Yes. On plan/spec jobs, the estimate follows the mechanical drawings and spec sections — equipment schedules, duct layouts, piping diagrams, and controls sequences. On design-build, you start with a budgetary number based on tonnage and square footage, then refine through multiple pricing rounds as drawings develop. TIBR tracks each iteration with version history so you can show exactly what changed between rounds and what drove the cost delta.
Does TIBR support ductwork, controls, and accessories?

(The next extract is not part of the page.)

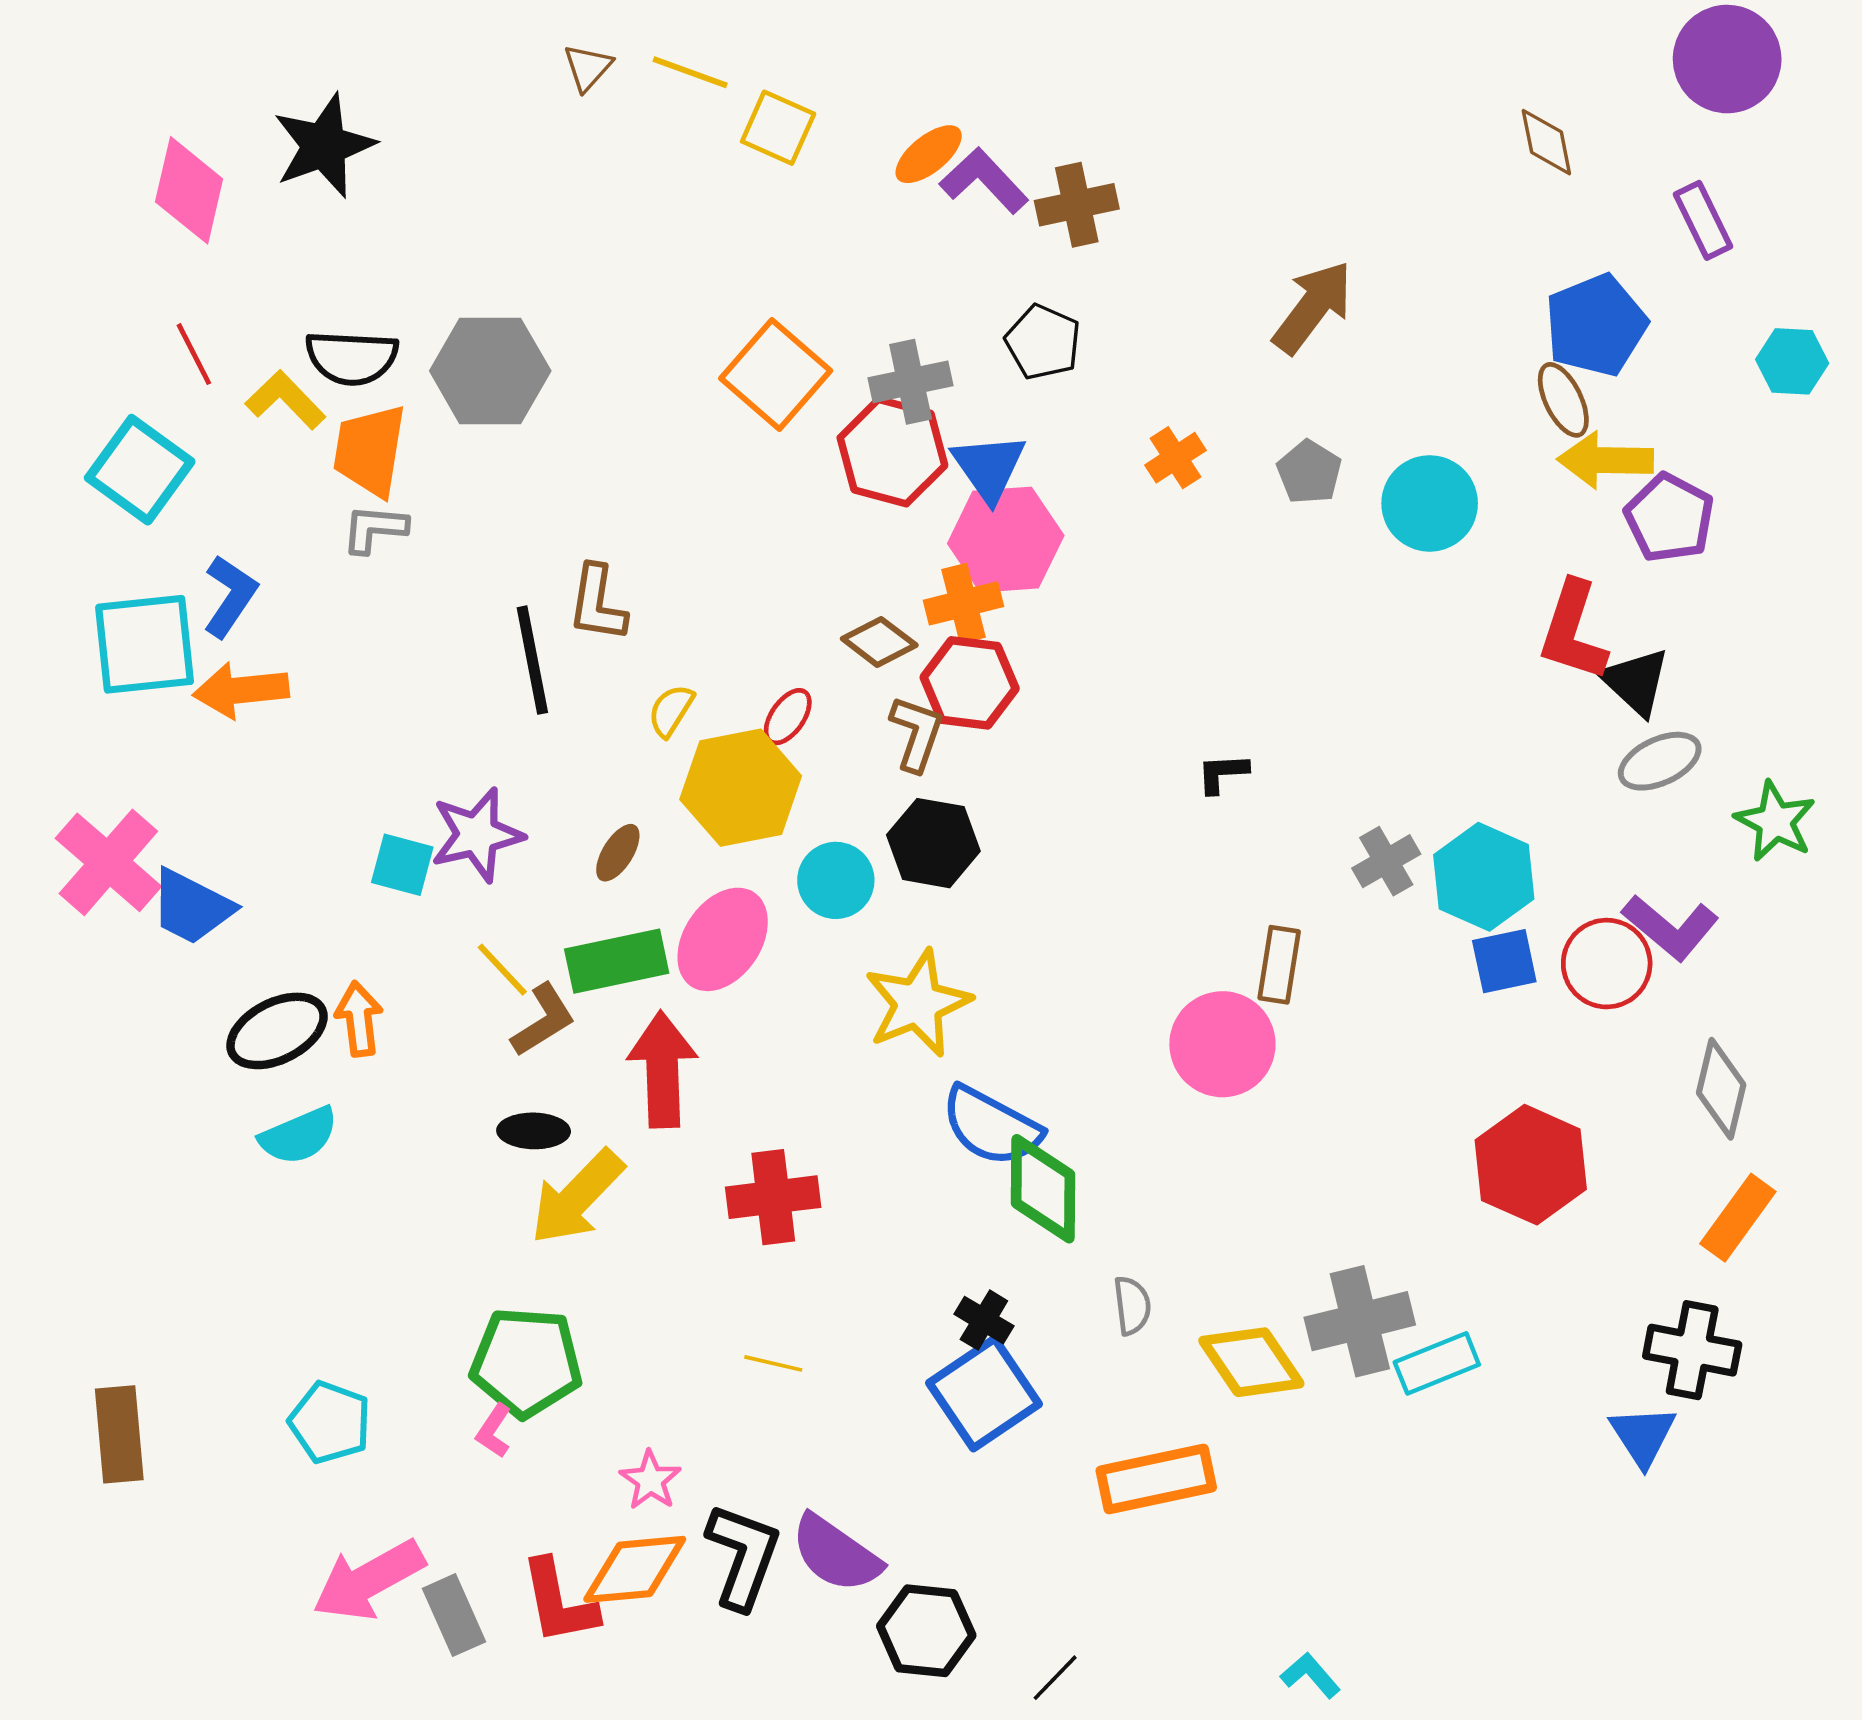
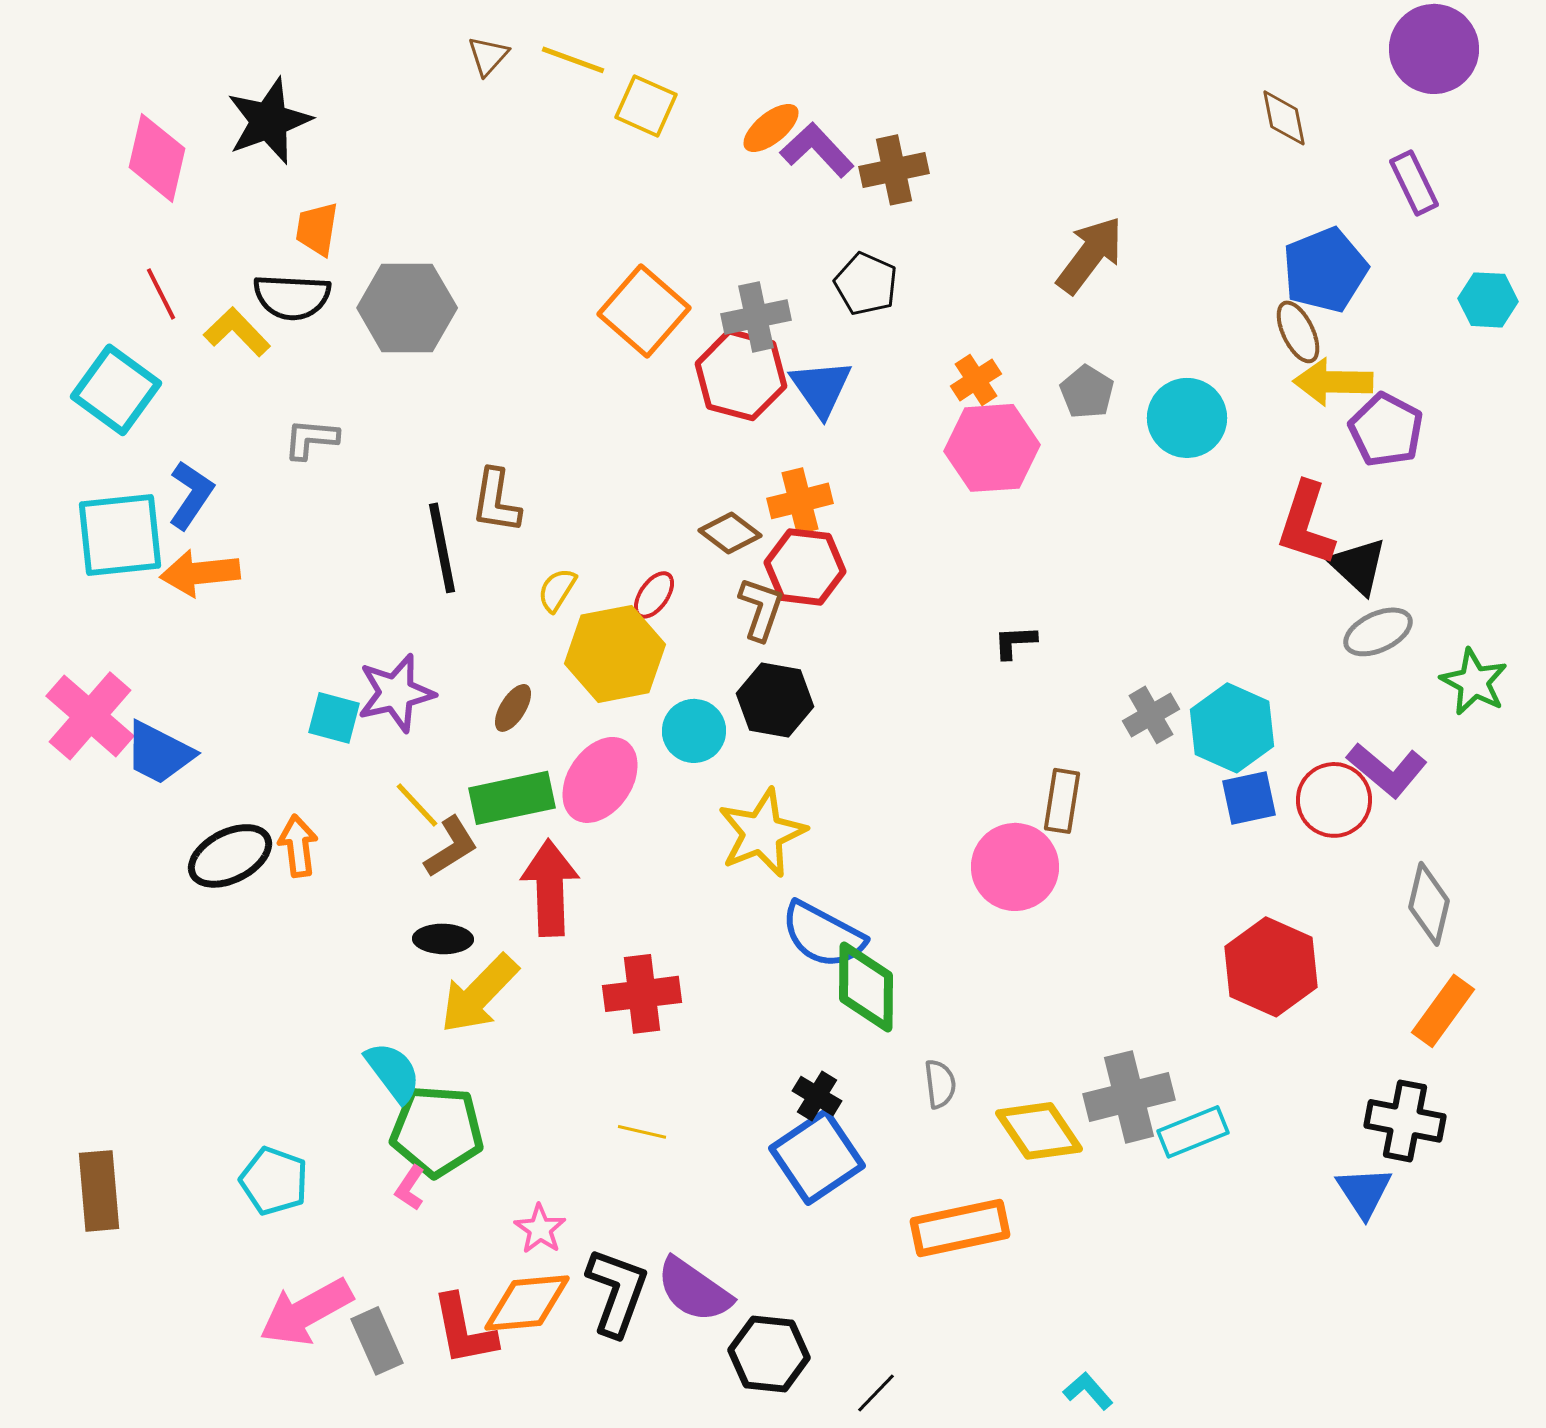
orange trapezoid: (370, 450) -> (317, 229), moved, size x0.7
pink hexagon: (1006, 540) -> (992, 448), moved
cyan semicircle: (299, 1136) -> (393, 1072), moved, turned -104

Yes. Ductwork is itemized by run — supply, return, exhaust — with fittings, transitions, dampers, grilles, and diffusers listed separately. Controls get their own section covering thermostats, sensors, DDC points, BMS wiring, and programming hours. Accessories like curb adapters, vibration isolation, condensate pumps, and refrigerant specialties are prompted so they don't get buried in a general allowance and underpriced.
Can I save templates for recurring HVAC bid types?
Yes. If you regularly bid RTU replacements on strip malls, VAV fit-outs in office buildings, or chiller plant work, you can save the full estimate structure as a template — equipment sections, ductwork, piping, controls, accessories, clarifications, and exclusions. On the next similar job, you start from the template and adjust tonnage, quantities, and pricing instead of rebuilding the scope from scratch. Your cost libraries carry over too, so equipment and labor rates stay current across bids.
Will TIBR help me catch missing line items?
The prompts cover the items that most often show up as change orders after award: rigging and crane costs for rooftop equipment, curb adapters, roof penetration patching, controls wiring from VAV boxes back to the BMS, refrigerant line sets and charge, insulation, TAB, startup and commissioning, and permit fees. You can dismiss any prompt that doesn't apply to the job, but you won't accidentally skip one because you were focused on the equipment schedule and forgot about the accessories.